Introduction to ZXMP M600
ZTE's independently developed CWDM product, ZXMP M600, in strict compliance with CWDM international standards. It has the following characteristics:
High system integration
- An Optical Terminal Multiplexer (OTM) node formed by a CWU box (1U high) can implement the bidirectional transmission on 4+1 wavelengths. +1 refers to 1310nm Optical Supervision Channel (OSC).
- An Optical Add/Drop Multiplexer (OADM) node formed by a CWU box (1U high) can implement the bidirectional transmission on 2+1 wavelengths.
- A CWU box (6U high) can implement the bidirectional transmission on 18 wavelengths at most.
Powerful transmission and multiservice access
ZXMP M600 supports a transmission capacity of 45Gb/s (2.5Gb/s×18), the highest in the industry. By performing O/E/O wavelength conversion, it converts the accessed optical signals into G.694.2-compliant wavelength signals for output. It can access services of different rates, including STM-1, STM-4 and STM-16, or services of continuous rates (12.5Mbit/s-2.7Gbit/s). It can also converge multiple services, for example, converge 2×GbE into STM-16.
It supports multiple networking applications including chain, ring and tangent ring. With a modular structure, it provides modular upgrade path and supports flexible add/drop of 1 to 18 wavelengths.
It provides optical multiplex section 1+1 protection and optical path 1+1 ring protection.
Complete supervision information transmission function
It provides two pairs of OSC interfaces for 100Base-FX applications and two 10/100M Ethernet interfaces. The ETM board can also offer the electronic supervision channel. The OSC can transmit signals over a distance of 80 km.
Flexible box design
A CWU is 1U high (44 mm) and has 6 board slots. It can be mounted on desk or installed in the 19-inch IEC/ETSI cabinet at front or back. A CWE is 6U high (265.9 mm) and has 18 board slots. It can be installed in the 19-inch IEC/ETSI cabinet at front or back.
Multiple power supply modes
A CWU box supports -48V/-60V DC power supply or 220V (50Hz)/110V (60 Hz) AC power supply. A CWE box supports -48V/-60V DC power supply. Each box provides two power boards for 1+1 hot backup, ensuring reliable power supply of the system.

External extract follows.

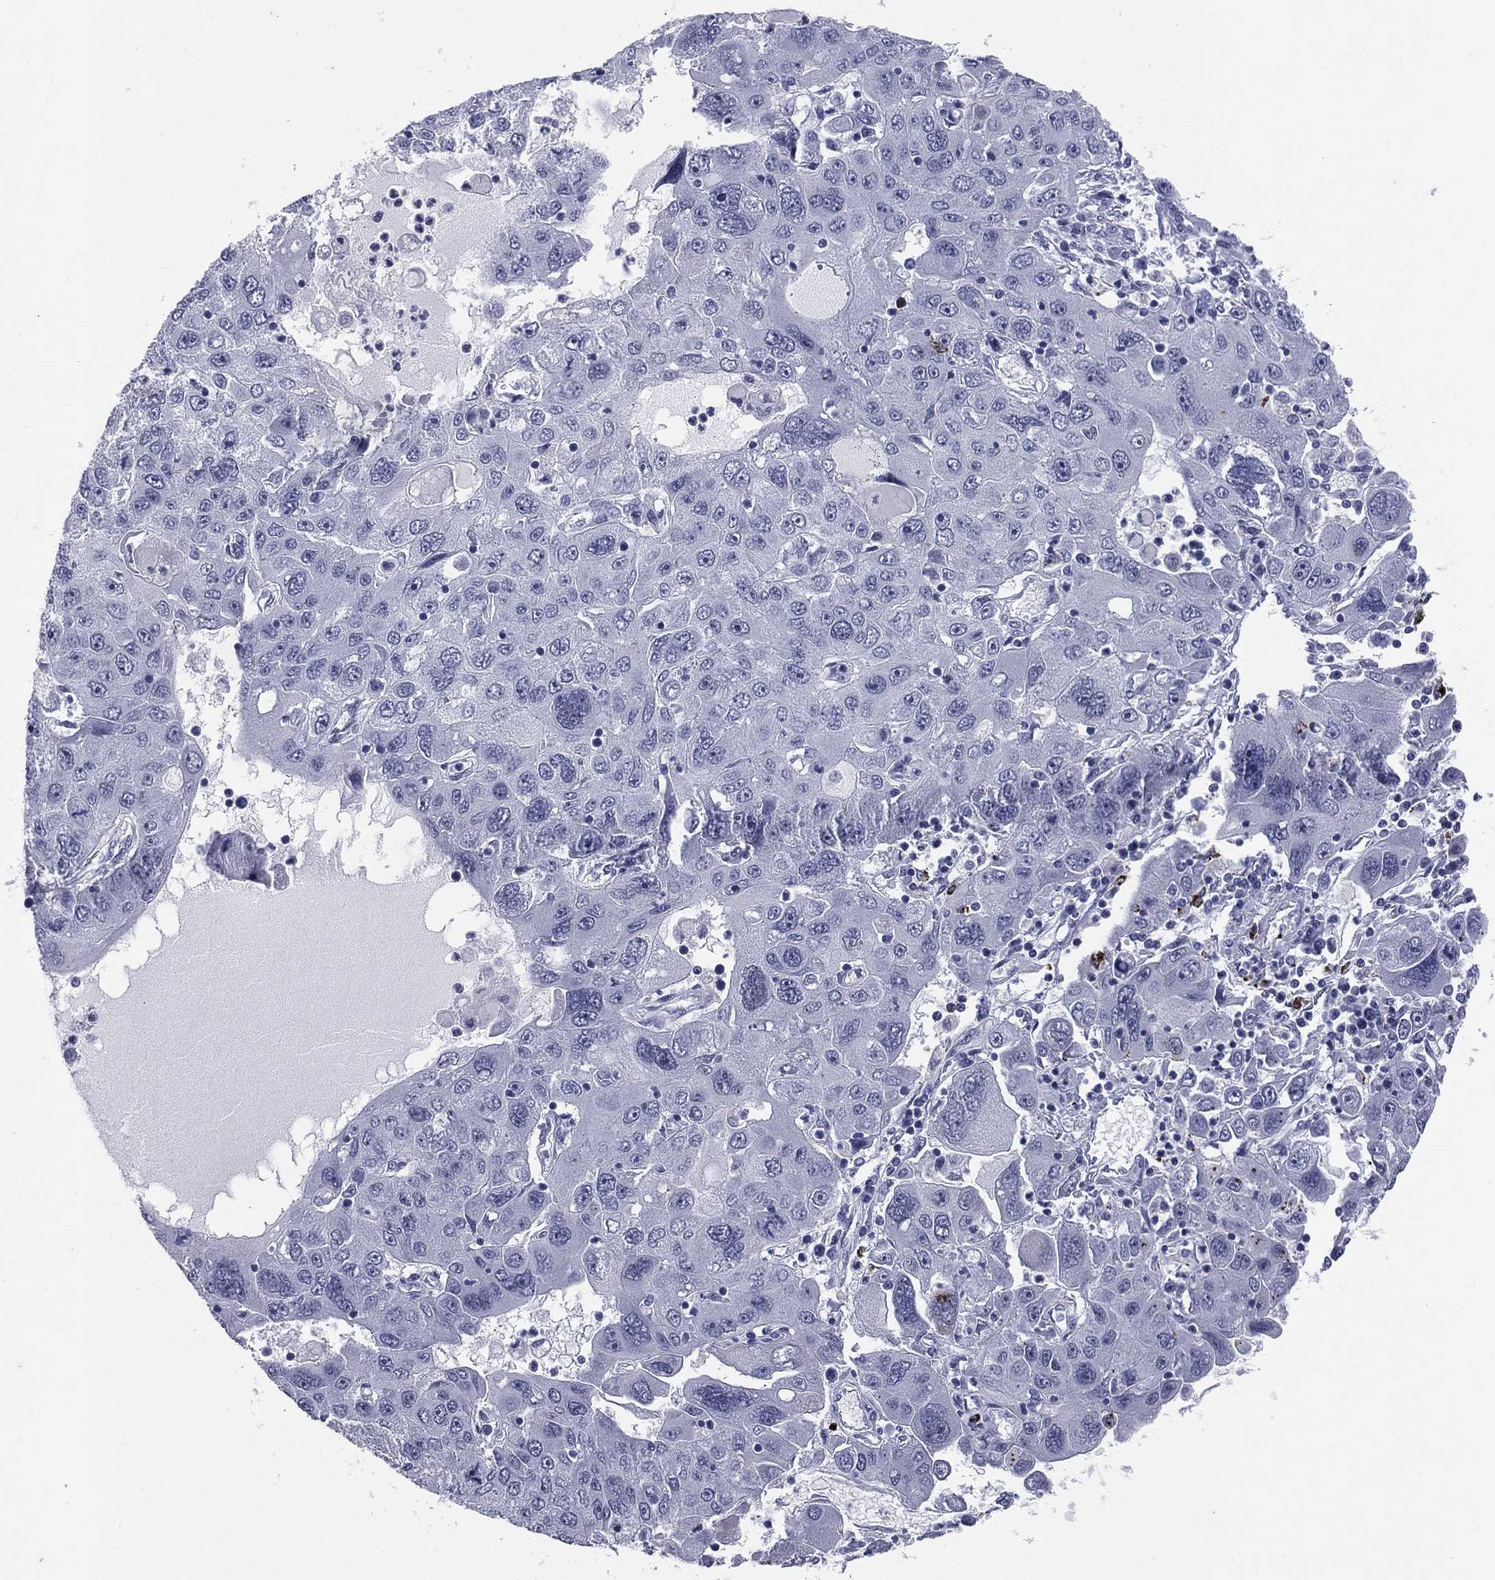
{"staining": {"intensity": "negative", "quantity": "none", "location": "none"}, "tissue": "stomach cancer", "cell_type": "Tumor cells", "image_type": "cancer", "snomed": [{"axis": "morphology", "description": "Adenocarcinoma, NOS"}, {"axis": "topography", "description": "Stomach"}], "caption": "This is a micrograph of immunohistochemistry (IHC) staining of stomach cancer, which shows no staining in tumor cells. (Brightfield microscopy of DAB immunohistochemistry at high magnification).", "gene": "HLA-DOA", "patient": {"sex": "male", "age": 56}}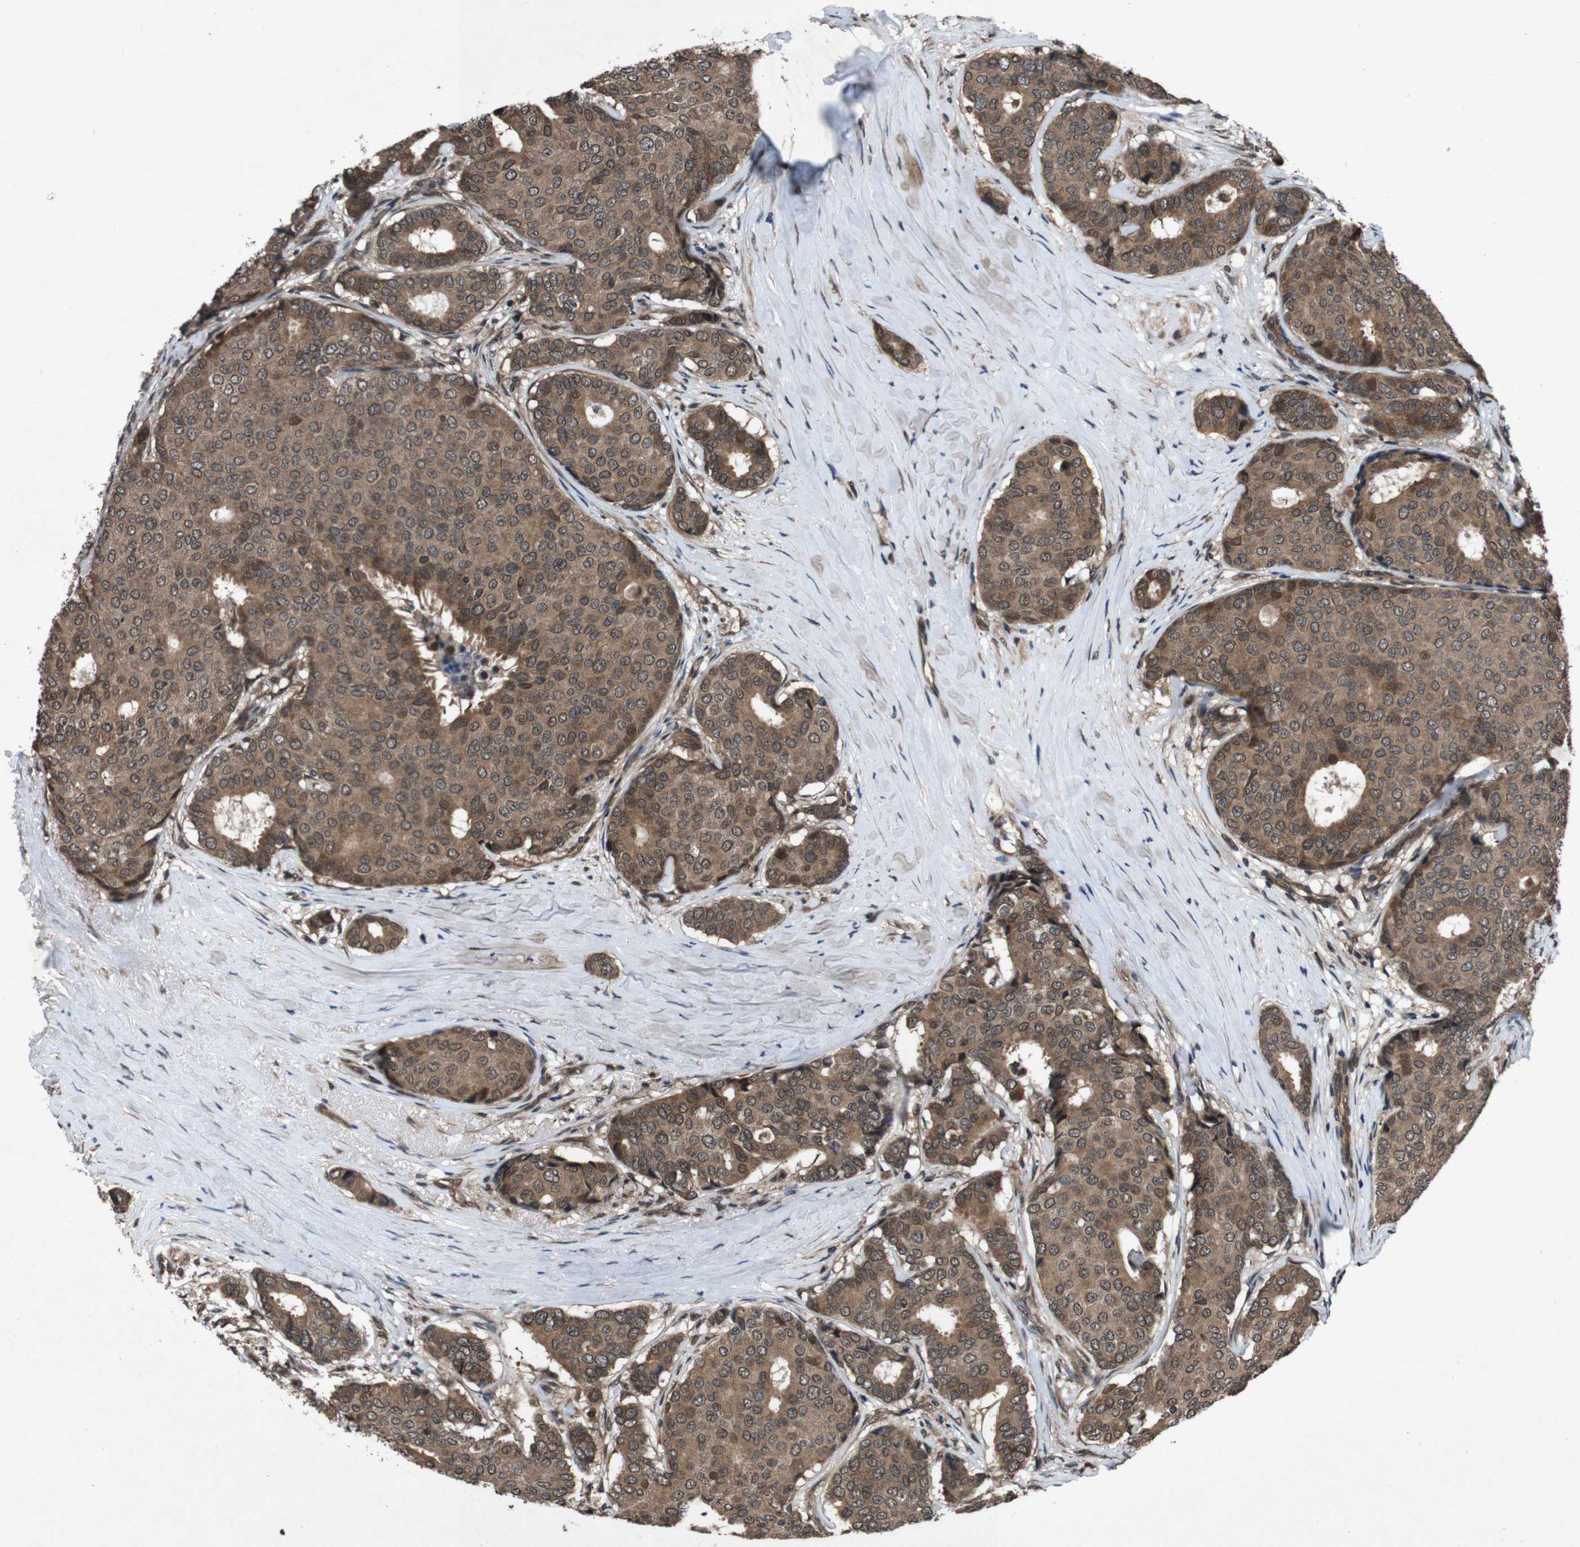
{"staining": {"intensity": "moderate", "quantity": ">75%", "location": "cytoplasmic/membranous"}, "tissue": "breast cancer", "cell_type": "Tumor cells", "image_type": "cancer", "snomed": [{"axis": "morphology", "description": "Duct carcinoma"}, {"axis": "topography", "description": "Breast"}], "caption": "Protein expression analysis of human infiltrating ductal carcinoma (breast) reveals moderate cytoplasmic/membranous staining in about >75% of tumor cells. Immunohistochemistry stains the protein of interest in brown and the nuclei are stained blue.", "gene": "SOCS1", "patient": {"sex": "female", "age": 75}}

Except the power and NCP boards, the boards for CWU and CWE support mixed insertion, hot swap, replaceable SFP optical module and front installation. The box fans support hot swap and front installation.
ZXMP M600 Application
As Figure 2 shows, ZXMP M600 is applied to the transmission network reconstruction for the fiber replacement project in a Chinese county. In this fiber replacement project, some access nodes in county network 1 and 2 need to deploy IPTV services, and use GE as DSLAM uplink interface, but the original MSTP network cannot meet such demands. After careful evaluations and tests, the ZXMP M600 was chosen for the transmission network reconstruction. In Figure 2, CWDM rings are built for county network 1 and 2, the original MSTP network transmits services via the CWDM network, and new services from DSLAM are directly converged to the local DWDM network via CWDM wavelengths. The network has been running smoothly since the operation.
When fixed operators are carrying out the fiber replacement strategy, CWDM becomes an important means to solve the bandwidth bottleneck in the transmission network access layer. ZTE's CWDM equipment ZXMP M600, featuring large capacity, high system integration, multi-service access, high performance ratio, has found wide applications in the transmission network reconstruction of various operators such as Shanghai Telecom, PCCW, Zapp Portugal and Wharf T&T. In a word, it has become the best choice for accelerating the installation of fiber in the access network.